Break down the silos and show everyone that the problems are everyone’s problems. We need team alignment to work together to solve them.

Customer Journey Series: Oliver
This article is part of a customer journey series following “Oliver,” a CTO in a pharma company scaling up to begin commercialization for a new drug. Oliver was facing a growing team, fast growing IT expansion, and collaboration across a rapidly expanding organization.
Each post explores a real coaching conversation or leadership challenge from that journey.
This is the third post in Oliver’s series.
“Coaching has helped me with strategies to get people aligned and moving forward,” Oliver reported. He had achieved his goal of becoming a trusted thought partner, and his team was now being asked to lead a lot of other planning processes.
“I need to be on top of everything to make sure we have the systems we need to get to commercialization,” Oliver said.
People loved the flow charts and decision trees his team was using. He added Gantt charts to stay on top of IT and reporting needs.
Not a lot of people have experience taking a drug to market, so it was an incredible opportunity but also a lot of risk too.
As the commercialization moment neared, activity increased across the company. Every time they had good news on the clinical side, their stock price jumped.
“We’re in a weird position,” said Oliver. “When the market cap rises, auditors need to increase their compliance requests. Before the launch, we can’t have holes in the reporting.”
But still, they were running into roadblocks.
There were a lot of systems and functions they had not yet built:
- They needed a system to hire, on board, and manage a lot of new employees.
- They needed a system to house clinical data for future R&D and for compliance.
- Every department had data and didn’t want to give up control.
- They didn’t have anyone overseeing compliance functions.
To make matters worse, Oliver was discovering that the management team had a blame culture. One executive had told Oliver, “Make it someone else’s problem.”
Oliver was beginning to realize that blame and silos were connected. When people feared being blamed, they protected their own departments. When they protected their own departments, collaboration and team alignment became harder.
Another problem was that every team was in silos and each team wanted to own their own data systems themselves, decide on what they wanted and implement it.

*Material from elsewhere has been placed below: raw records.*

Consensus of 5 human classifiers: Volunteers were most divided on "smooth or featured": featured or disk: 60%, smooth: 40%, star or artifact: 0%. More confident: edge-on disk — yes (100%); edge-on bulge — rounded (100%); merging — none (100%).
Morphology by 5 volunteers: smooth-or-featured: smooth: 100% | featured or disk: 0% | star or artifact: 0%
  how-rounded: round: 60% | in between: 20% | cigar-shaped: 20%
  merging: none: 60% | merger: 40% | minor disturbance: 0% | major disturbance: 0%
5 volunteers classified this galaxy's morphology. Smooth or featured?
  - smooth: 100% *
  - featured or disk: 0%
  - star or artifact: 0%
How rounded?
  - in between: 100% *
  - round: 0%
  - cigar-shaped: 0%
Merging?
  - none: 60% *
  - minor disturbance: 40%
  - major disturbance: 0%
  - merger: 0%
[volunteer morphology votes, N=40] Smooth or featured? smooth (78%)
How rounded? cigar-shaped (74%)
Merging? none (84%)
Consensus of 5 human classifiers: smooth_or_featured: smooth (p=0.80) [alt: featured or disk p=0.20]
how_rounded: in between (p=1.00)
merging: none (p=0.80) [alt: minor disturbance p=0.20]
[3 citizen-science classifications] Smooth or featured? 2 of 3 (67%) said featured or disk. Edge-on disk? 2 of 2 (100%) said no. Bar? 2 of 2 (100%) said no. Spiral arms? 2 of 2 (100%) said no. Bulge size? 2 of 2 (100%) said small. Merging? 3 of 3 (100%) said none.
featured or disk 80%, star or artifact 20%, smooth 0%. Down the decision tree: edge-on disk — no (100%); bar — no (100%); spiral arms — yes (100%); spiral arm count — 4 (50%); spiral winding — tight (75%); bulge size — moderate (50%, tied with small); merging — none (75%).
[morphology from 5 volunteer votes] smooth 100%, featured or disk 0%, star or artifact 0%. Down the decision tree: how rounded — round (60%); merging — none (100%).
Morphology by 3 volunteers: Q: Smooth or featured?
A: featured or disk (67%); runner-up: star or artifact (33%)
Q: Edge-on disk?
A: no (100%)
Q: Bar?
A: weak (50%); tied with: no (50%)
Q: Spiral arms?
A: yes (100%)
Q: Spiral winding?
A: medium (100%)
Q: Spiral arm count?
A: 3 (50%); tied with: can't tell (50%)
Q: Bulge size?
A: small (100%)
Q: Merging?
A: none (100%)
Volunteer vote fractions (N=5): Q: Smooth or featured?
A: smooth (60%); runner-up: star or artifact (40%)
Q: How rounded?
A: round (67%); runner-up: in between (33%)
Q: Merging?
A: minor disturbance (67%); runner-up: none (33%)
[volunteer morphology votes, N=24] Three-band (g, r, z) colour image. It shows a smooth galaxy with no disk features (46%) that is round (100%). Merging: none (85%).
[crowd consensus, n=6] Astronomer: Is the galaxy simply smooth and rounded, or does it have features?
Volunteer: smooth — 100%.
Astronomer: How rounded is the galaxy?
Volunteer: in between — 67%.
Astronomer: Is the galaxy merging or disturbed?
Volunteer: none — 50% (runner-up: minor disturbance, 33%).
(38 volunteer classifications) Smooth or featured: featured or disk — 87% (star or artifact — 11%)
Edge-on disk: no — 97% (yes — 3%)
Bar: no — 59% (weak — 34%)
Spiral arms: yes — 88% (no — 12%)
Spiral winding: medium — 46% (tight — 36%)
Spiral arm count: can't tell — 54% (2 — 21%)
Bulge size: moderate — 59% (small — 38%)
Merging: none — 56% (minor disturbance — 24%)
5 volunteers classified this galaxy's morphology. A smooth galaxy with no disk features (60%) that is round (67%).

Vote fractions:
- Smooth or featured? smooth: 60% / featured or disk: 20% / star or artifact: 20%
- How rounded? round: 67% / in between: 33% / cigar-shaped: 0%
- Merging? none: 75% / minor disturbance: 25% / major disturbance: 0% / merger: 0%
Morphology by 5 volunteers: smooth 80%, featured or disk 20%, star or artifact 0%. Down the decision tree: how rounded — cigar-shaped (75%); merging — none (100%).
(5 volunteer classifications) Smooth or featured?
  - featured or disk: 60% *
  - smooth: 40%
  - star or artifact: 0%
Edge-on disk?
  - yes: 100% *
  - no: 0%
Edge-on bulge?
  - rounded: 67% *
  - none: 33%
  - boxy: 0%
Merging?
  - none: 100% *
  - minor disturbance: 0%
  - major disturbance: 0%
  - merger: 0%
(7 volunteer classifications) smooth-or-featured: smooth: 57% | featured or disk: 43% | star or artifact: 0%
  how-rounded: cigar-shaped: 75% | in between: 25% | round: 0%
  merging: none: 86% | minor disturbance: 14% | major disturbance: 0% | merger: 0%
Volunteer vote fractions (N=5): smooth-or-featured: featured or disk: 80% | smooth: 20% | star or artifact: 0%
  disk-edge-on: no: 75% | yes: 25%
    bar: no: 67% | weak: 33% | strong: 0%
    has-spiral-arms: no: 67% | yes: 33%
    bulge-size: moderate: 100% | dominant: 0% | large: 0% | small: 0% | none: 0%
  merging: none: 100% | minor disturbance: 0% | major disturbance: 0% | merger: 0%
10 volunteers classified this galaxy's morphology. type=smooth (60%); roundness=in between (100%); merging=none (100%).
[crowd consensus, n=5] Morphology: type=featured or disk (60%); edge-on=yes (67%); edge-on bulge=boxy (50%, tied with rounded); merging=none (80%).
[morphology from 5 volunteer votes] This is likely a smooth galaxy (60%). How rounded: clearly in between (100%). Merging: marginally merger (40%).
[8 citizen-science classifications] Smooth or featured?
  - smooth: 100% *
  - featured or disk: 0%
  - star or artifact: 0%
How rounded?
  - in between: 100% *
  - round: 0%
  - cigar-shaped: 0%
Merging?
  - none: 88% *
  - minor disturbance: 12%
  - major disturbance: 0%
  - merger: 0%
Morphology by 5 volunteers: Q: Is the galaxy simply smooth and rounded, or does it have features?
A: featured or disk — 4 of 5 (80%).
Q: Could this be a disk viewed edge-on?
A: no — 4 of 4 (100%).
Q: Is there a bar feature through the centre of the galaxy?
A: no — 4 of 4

This would mean a lot of duplication and also a lot of IT headaches as systems needed repair and troubleshooting.
“We need to break down the silos and blame culture and show everyone that the problems are everyone’s problems, and we need to work together to solve them.”
Breaking Down the Silos by Inspiring with a Vision
Oliver decided to create an IT Council. Every department would have a senior leader on the council, and they would meet once a quarter. Each meeting would focus on a theme to help facilitate team alignment.
The council would help reduce blame and break down silos by showing everyone a bigger view. He envisioned that he would set up the theme and spend the bulk of the time listening.
“I will listen to their concerns and desires, but more importantly, they will listen to each other.”
He continued to envision it: “When we run into someone’s anxiety, I’ll step in and validate the risk. They are right to feel anxious. Then we can break down what is creating the risk and how we can mitigate it.”
The First IT Council
The theme of the first IT Council was data management.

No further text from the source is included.